--- WHAT IS BEING ASKED ---
Copy out every row below word for word, keeping the line breaks. Leave out the pictures.

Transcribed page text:
○ ○ ○ ○ ○ ○ ○

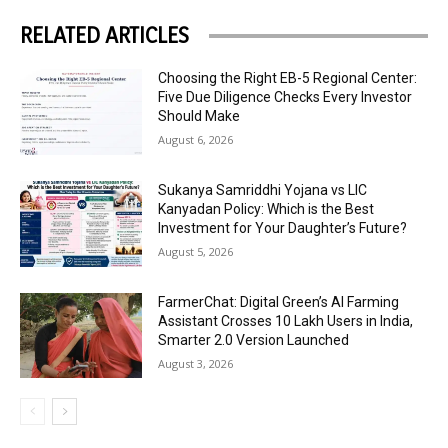
RELATED ARTICLES
Choosing the Right EB-5 Regional Center:
Five Due Diligence Checks Every Investor
Should Make
August 6, 2026
Sukanya Samriddhi Yojana vs LIC
Kanyadan Policy: Which is the Best
Investment for Your Daughter’s Future?
August 5, 2026
FarmerChat: Digital Green’s AI Farming
Assistant Crosses 10 Lakh Users in India,
Smarter 2.0 Version Launched
August 3, 2026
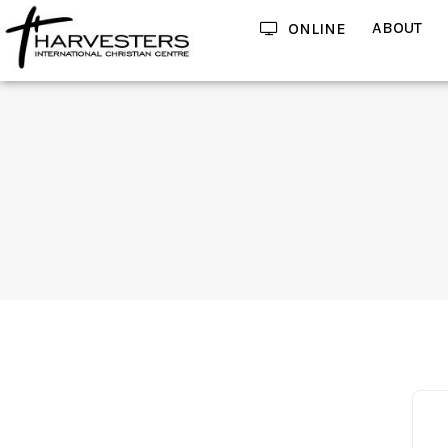
ABOUT
ONLINE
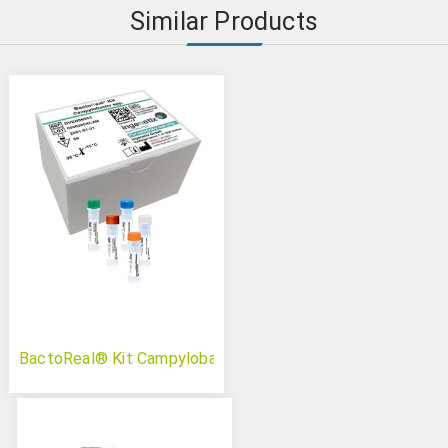
Similar Products
BactoReal® Kit Campylobacter spp.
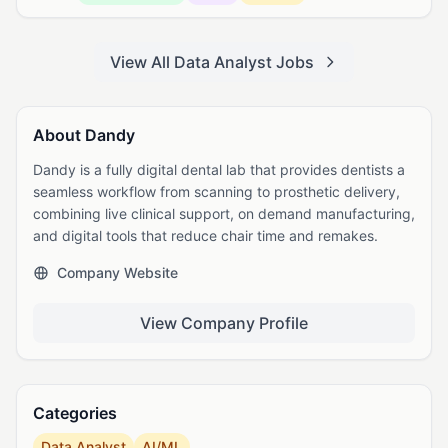
View All Data Analyst Jobs
About Dandy
Dandy is a fully digital dental lab that provides dentists a
seamless workflow from scanning to prosthetic delivery,
combining live clinical support, on demand manufacturing,
and digital tools that reduce chair time and remakes.
Company Website
View Company Profile
Categories
Data Analyst
AI/ML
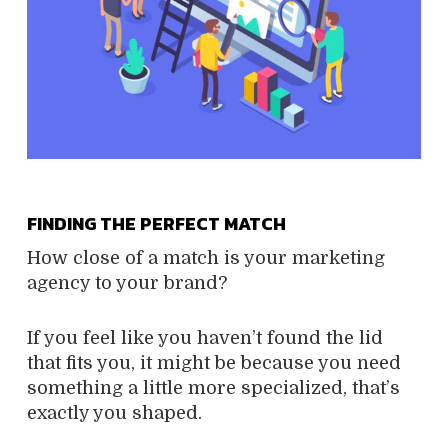
FINDING THE PERFECT MATCH
How close of a match is your marketing
agency to your brand?
If you feel like you haven’t found the lid
that fits you, it might be because you need
something a little more specialized, that’s
exactly you shaped.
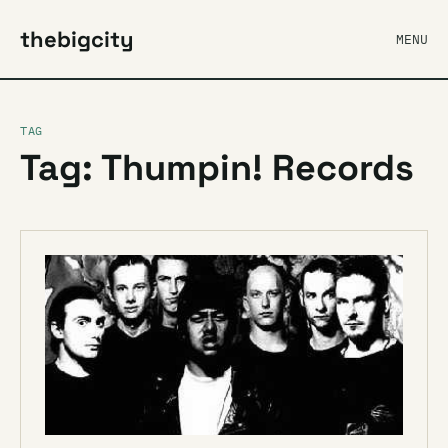
thebigcity
MENU
TAG
Tag: Thumpin! Records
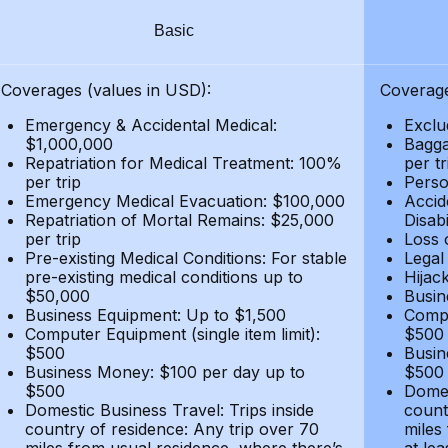
Basic
Coverages (values in USD):
Coverage
Emergency & Accidental Medical:
Exclu
$1,000,000
Bagga
Repatriation for Medical Treatment: 100%
per t
per trip
Person
Emergency Medical Evacuation: $100,000
Accid
Repatriation of Mortal Remains: $25,000
Disabi
per trip
Loss 
Pre-existing Medical Conditions: For stable
Legal
pre-existing medical conditions up to
Hijack
$50,000
Busin
Business Equipment: Up to $1,500
Compu
Computer Equipment (single item limit):
$500
$500
Busin
Business Money: $100 per day up to
$500
$500
Domes
Domestic Business Travel: Trips inside
count
country of residence: Any trip over 70
miles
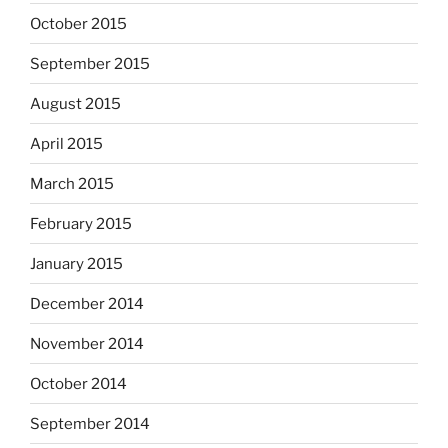
October 2015
September 2015
August 2015
April 2015
March 2015
February 2015
January 2015
December 2014
November 2014
October 2014
September 2014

○ ○ ○ ○ ○ ○ ○

--- TASK SOLUTION ---
RELATED ARTICLES
Choosing the Right EB-5 Regional Center:
Five Due Diligence Checks Every Investor
Should Make
August 6, 2026
Sukanya Samriddhi Yojana vs LIC
Kanyadan Policy: Which is the Best
Investment for Your Daughter’s Future?
August 5, 2026
FarmerChat: Digital Green’s AI Farming
Assistant Crosses 10 Lakh Users in India,
Smarter 2.0 Version Launched
August 3, 2026
ABOUT
ONLINE
Similar Products
BactoReal® Kit Campylobacter spp.
View All Data Analyst Jobs
About Dandy
Dandy is a fully digital dental lab that provides dentists a
seamless workflow from scanning to prosthetic delivery,
combining live clinical support, on demand manufacturing,
and digital tools that reduce chair time and remakes.
Company Website
View Company Profile
Categories
Data Analyst
AI/ML
FINDING THE PERFECT MATCH
How close of a match is your marketing
agency to your brand?
If you feel like you haven’t found the lid
that fits you, it might be because you need
something a little more specialized, that’s
exactly you shaped.
thebigcity
MENU
TAG
Tag: Thumpin! Records
Basic
Coverages (values in USD):
Coverage
Emergency & Accidental Medical:
Exclu
$1,000,000
Bagga
Repatriation for Medical Treatment: 100%
per t
per trip
Person
Emergency Medical Evacuation: $100,000
Accid
Repatriation of Mortal Remains: $25,000
Disabi
per trip
Loss 
Pre-existing Medical Conditions: For stable
Legal
pre-existing medical conditions up to
Hijack
$50,000
Busin
Business Equipment: Up to $1,500
Compu
Computer Equipment (single item limit):
$500
$500
Busin
Business Money: $100 per day up to
$500
$500
Domes
Domestic Business Travel: Trips inside
count
country of residence: Any trip over 70
miles
October 2015
September 2015
August 2015
April 2015
March 2015
February 2015
January 2015
December 2014
November 2014
October 2014
September 2014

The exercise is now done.